Point of view one is of the fiction writer’s most powerful techniques. Writing from your character’s POV means that you get inside the main character’s head, heart and gut –literally see the world through the character’s perspective. So, for example, when you are in the “bad guy’s” POV, be true to that POV. An excellent example of this is Crime and Punishment where Raskolnikov thrusts an ax into his landlady’s head. Thus begins one of the greatest novel ever written. Did Dostoevsky have to put an ax into anyone’s head to write this? Clearly not. And neither do you. But Dostoevsky needed to experience Raskolnikov’s physical journey as a murderer as well as his emotional journey from darkness to redemption.
William Faulkner wrote: “… the problems of the human heart in conflict with itself… alone can make good writing because only that is worth writing about, worth the sweat and the agony.”
Faulkner has given us a tough assignment, yet it is an assignment at which we much excel as fiction writers. The best way to succeed at this is to leave behind what you believe to be “true” and open yourself to the vast possibility of life experiences outside your own. For it is not true that we can only write what we experience. As writers, we access the imagination, that cosmic place where everything is possible and the great expanse of human emotions resides.

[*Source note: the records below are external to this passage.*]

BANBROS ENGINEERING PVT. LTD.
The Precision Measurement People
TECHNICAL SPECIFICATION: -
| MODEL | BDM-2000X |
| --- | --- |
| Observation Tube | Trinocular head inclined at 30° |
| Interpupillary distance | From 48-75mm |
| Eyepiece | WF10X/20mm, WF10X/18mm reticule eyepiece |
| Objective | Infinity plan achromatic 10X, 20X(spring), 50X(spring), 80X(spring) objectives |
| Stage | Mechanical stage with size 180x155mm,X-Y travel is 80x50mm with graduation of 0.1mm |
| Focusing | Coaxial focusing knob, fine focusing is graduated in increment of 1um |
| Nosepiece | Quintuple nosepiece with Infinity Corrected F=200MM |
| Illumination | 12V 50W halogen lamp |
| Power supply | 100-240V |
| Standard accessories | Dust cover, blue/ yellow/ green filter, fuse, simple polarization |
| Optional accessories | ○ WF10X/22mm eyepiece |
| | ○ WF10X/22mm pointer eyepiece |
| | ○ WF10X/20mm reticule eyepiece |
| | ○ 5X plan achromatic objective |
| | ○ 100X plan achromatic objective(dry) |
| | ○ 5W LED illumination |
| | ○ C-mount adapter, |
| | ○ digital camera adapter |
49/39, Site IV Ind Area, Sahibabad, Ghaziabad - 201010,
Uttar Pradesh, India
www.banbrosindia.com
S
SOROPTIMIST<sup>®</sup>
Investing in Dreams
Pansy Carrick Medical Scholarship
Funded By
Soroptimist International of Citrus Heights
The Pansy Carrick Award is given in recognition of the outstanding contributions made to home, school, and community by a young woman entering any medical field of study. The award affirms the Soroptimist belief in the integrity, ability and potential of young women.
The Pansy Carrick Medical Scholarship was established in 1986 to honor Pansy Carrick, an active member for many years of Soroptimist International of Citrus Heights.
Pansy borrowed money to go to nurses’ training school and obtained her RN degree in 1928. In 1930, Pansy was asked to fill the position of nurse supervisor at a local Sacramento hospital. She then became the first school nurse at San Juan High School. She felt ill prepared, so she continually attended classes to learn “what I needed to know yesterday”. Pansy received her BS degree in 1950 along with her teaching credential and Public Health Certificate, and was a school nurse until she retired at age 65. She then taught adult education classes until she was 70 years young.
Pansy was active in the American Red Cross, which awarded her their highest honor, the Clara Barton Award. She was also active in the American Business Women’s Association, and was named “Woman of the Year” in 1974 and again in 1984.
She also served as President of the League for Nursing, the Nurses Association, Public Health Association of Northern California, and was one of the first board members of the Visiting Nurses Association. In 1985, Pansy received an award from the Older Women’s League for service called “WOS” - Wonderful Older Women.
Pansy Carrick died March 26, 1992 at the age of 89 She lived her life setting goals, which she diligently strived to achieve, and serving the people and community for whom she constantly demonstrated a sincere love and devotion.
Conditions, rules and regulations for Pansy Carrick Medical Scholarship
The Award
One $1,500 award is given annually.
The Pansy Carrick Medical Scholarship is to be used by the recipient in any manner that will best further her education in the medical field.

One of the best ways to experience the power of point of view is to write an emotionally strong scene between two people who, when they tell their story, have very different versions of the experience. For example, write a fight between two people, perhaps a mother and a daughter or a father and a son. A fight has built in tension, which makes the scene easier to write. You also have opportunity to use dialogue – when people fight, they usually have a lot say! Begin by asking yourself what is the issue between the mother and daughter (or father and son, or any two people). First write the scene from the daughter’s point of view. This means you get inside only the daughter’s head. The reader can hear what the mother says and see how she acts, but cannot know her thoughts. This exercise brings you totally inside the daughter. The only inner thoughts you use belong to the daughter.
Then put the daughter’s story aside and write the scene from the mother’s point of view. You need not have the exact same dialogue and almost certainly the story will be very different from the mother’s point of view. This time around, you show the reader only the mother’s inner thoughts. The daughter speaks and acts but we do not know her motivations other than by what she says and does.
This is a great eye opener of an exercise geared to deepening your understanding of the writer’s technique of point of view. It also encourages dialogue. Even if you’ve never written dialogue, give it a try. I’ve worked with a lot of people who think they can’t write dialogue — only because they’ve never tried. The truth is everyone can write dialogue! So can you!